ECB warns US tariffs could stall Eurozone growth for years

Source Cryptopolitan

The ECB has warned that US tariffs will slow down economic growth and keep prices low across the euro zone for years.

This warning came on June 16 from Luis de Guindos, Vice President of the ECB, during an interview in Frankfurt, according to Reuters.

Despite concerns that the euro’s rise and lower oil prices might drag inflation far below the 2% goal, Luis said the bank is not alarmed. “The risk of undershooting is very limited in my view,” he said. “Our assessment is that risks for inflation are balanced.”

While inflation may temporarily dip to 1.4% by Q1 2026, Luis made it clear that labor market conditions and steady wage growth, which he put at 3%, are expected to hold inflation steady in the medium term. He also said that tight labor supply and strong union demands are likely to keep pay increases healthy. That would prevent inflation from falling too far off the ECB’s target.

ECB pauses on more rate cuts as inflation dips and euro climbs

Even though the ECB had been easing policy for months, the bank has now hit pause. Luis didn’t directly say the central bank was done cutting rates, but said that financial markets got the message from Christine Lagarde, the bank’s president.

Right now, traders are betting on just one more rate cut, and possibly not until the end of the year. “Markets have understood perfectly well what the President said about being in a good position,” Luis said. “I think that markets believe and discount that we are very close to our target of sustainable 2% inflation over the medium term.”

Luis argued that the rise in the euro wasn’t a threat, even though it’s up 11% against the dollar in just three months. The currency hit $1.1632 last Thursday — the highest level in nearly four years. This hurts eurozone exporters, especially with tariffs from Washington already hammering trade.

A strong euro also lowers the price of imports, which could drag inflation lower. But Luis pushed back. He said the appreciation hasn’t been rapid or unstable. “I think that, at $1.15, the euro’s exchange rate is not going to be a big obstacle,” he said.

Euro seen as no match for dollar’s dominance in global markets

Luis shut down any hype around the euro replacing the US dollar as the top reserve currency. He said the euro zone still doesn’t have the full financial system or defense power to challenge the dollar. “The role of the US dollar as a reserve currency in the short term is not going to be challenged, in my opinion,” he said.
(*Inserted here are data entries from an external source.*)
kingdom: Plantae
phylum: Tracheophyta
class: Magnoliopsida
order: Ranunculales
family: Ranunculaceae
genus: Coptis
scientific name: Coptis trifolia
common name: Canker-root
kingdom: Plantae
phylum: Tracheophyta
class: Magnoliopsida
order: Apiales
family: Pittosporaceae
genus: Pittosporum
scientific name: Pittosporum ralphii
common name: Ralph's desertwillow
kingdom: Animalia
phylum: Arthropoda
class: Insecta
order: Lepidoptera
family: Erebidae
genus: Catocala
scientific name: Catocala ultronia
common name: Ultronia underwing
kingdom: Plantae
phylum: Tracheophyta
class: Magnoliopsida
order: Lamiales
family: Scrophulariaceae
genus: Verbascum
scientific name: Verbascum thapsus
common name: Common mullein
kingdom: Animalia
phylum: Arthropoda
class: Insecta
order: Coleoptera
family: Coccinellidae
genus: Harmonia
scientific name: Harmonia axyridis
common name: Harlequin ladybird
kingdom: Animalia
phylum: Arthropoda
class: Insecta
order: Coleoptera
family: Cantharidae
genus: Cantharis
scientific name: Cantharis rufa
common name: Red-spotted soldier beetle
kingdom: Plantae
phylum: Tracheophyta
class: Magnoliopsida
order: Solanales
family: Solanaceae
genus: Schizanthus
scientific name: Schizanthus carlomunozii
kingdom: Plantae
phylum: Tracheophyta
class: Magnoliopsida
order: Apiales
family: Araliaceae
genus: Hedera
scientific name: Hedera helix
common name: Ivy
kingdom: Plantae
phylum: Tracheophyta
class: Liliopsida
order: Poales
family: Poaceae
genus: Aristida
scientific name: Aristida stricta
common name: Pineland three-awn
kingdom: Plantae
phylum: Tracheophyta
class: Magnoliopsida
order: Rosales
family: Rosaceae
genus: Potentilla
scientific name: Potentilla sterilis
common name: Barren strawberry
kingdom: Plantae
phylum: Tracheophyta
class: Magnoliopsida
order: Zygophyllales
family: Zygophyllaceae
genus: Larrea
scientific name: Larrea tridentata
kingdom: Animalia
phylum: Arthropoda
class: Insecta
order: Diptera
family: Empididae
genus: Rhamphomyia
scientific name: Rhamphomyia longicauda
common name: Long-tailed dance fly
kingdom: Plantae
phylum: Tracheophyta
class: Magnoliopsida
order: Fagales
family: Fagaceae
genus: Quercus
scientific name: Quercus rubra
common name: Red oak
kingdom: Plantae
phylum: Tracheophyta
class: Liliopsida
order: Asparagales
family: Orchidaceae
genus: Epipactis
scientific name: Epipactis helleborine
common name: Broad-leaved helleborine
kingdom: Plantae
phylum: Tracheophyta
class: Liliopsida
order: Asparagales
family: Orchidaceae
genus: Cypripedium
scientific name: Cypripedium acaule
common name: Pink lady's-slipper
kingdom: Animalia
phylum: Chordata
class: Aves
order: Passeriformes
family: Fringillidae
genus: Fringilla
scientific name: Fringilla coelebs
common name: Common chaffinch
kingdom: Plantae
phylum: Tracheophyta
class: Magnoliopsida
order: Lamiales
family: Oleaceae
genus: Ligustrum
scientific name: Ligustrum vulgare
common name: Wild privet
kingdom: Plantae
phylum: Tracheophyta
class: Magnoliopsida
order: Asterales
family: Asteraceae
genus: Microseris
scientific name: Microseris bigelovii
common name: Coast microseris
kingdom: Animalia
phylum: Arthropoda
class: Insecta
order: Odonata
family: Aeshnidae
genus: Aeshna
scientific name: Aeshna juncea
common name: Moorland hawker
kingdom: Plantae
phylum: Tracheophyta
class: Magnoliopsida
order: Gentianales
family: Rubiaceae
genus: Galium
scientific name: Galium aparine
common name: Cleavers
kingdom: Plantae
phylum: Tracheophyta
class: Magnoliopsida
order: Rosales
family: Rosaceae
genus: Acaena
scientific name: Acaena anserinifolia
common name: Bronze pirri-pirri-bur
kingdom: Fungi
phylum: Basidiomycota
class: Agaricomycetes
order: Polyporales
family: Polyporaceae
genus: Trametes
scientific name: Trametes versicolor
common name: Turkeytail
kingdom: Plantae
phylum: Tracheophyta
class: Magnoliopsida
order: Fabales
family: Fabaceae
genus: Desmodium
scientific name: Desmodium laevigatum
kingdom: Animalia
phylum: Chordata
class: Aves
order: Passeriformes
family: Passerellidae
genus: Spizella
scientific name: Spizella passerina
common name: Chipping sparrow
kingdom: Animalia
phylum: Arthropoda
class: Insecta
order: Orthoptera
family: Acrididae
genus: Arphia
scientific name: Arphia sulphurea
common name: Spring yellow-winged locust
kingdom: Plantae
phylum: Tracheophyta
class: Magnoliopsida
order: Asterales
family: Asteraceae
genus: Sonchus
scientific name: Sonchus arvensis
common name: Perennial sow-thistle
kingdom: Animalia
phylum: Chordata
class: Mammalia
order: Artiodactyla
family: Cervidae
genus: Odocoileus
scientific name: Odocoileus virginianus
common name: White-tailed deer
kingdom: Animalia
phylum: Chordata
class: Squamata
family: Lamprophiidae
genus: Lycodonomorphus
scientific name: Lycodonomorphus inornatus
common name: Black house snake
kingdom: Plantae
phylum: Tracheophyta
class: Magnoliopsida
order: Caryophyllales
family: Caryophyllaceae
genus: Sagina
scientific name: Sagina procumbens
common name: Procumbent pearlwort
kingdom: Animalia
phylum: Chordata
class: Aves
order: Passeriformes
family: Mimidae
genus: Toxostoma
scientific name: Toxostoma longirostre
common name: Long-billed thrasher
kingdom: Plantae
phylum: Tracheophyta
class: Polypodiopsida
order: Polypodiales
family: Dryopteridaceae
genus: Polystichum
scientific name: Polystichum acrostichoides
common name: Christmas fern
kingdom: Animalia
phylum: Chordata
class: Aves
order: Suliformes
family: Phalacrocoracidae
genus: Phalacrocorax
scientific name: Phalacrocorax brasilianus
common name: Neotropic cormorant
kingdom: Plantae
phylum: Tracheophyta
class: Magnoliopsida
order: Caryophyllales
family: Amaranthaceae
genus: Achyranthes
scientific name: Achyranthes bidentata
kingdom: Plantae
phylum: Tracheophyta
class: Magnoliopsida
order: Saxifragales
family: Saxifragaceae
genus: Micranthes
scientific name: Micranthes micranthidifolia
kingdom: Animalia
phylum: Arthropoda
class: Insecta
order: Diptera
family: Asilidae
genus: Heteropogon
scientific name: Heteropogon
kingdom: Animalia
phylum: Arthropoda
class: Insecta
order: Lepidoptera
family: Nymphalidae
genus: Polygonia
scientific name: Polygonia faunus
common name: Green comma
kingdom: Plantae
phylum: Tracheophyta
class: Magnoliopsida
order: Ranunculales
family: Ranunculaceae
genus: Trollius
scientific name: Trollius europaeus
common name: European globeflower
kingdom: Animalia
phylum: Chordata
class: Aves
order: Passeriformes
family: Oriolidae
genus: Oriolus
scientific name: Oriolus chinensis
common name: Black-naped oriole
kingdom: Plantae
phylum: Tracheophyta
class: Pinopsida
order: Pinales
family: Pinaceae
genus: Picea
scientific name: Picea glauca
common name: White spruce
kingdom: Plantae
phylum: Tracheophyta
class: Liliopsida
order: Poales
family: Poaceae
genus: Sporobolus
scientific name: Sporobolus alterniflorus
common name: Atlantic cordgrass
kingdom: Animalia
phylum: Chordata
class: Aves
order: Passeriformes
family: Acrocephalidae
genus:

That comment came just days before the G7 meeting in the Canadian Rockies, where European leaders called for less trade conflict and more focus on European defense.

Antonio Costa, President of the European Union, told reporters that Europe should spend more time taking care of its own defense, rather than letting trade issues create more economic uncertainty.

“The main issue between Europe and the United States is precisely about European defence, and we should focus on this,” Antonio said. He stood next to Ursula von der Leyen, President of the European Commission, who added that trade talks with the US are still ongoing but have no clear outcome yet.

Antonio warned that creating more problems in trade right now would damage the economic base the EU is trying to protect. “That’s why this is not the right moment to create uncertainty on economics,” he said.

“We are talking about the most relevant trade relations in the world, then we need to protect this and focus on what is the most important, which is to have a good agreement between the EU and the United States about the burden sharing on defence.”

Luis also addressed questions about whether the dollar’s position might get weaker due to erratic US spending and unpredictable policies under the Trump administration. But he made it clear that the ECB still trusts the Federal Reserve. He said the Fed’s dollar backstop, recently renewed, remains reliable.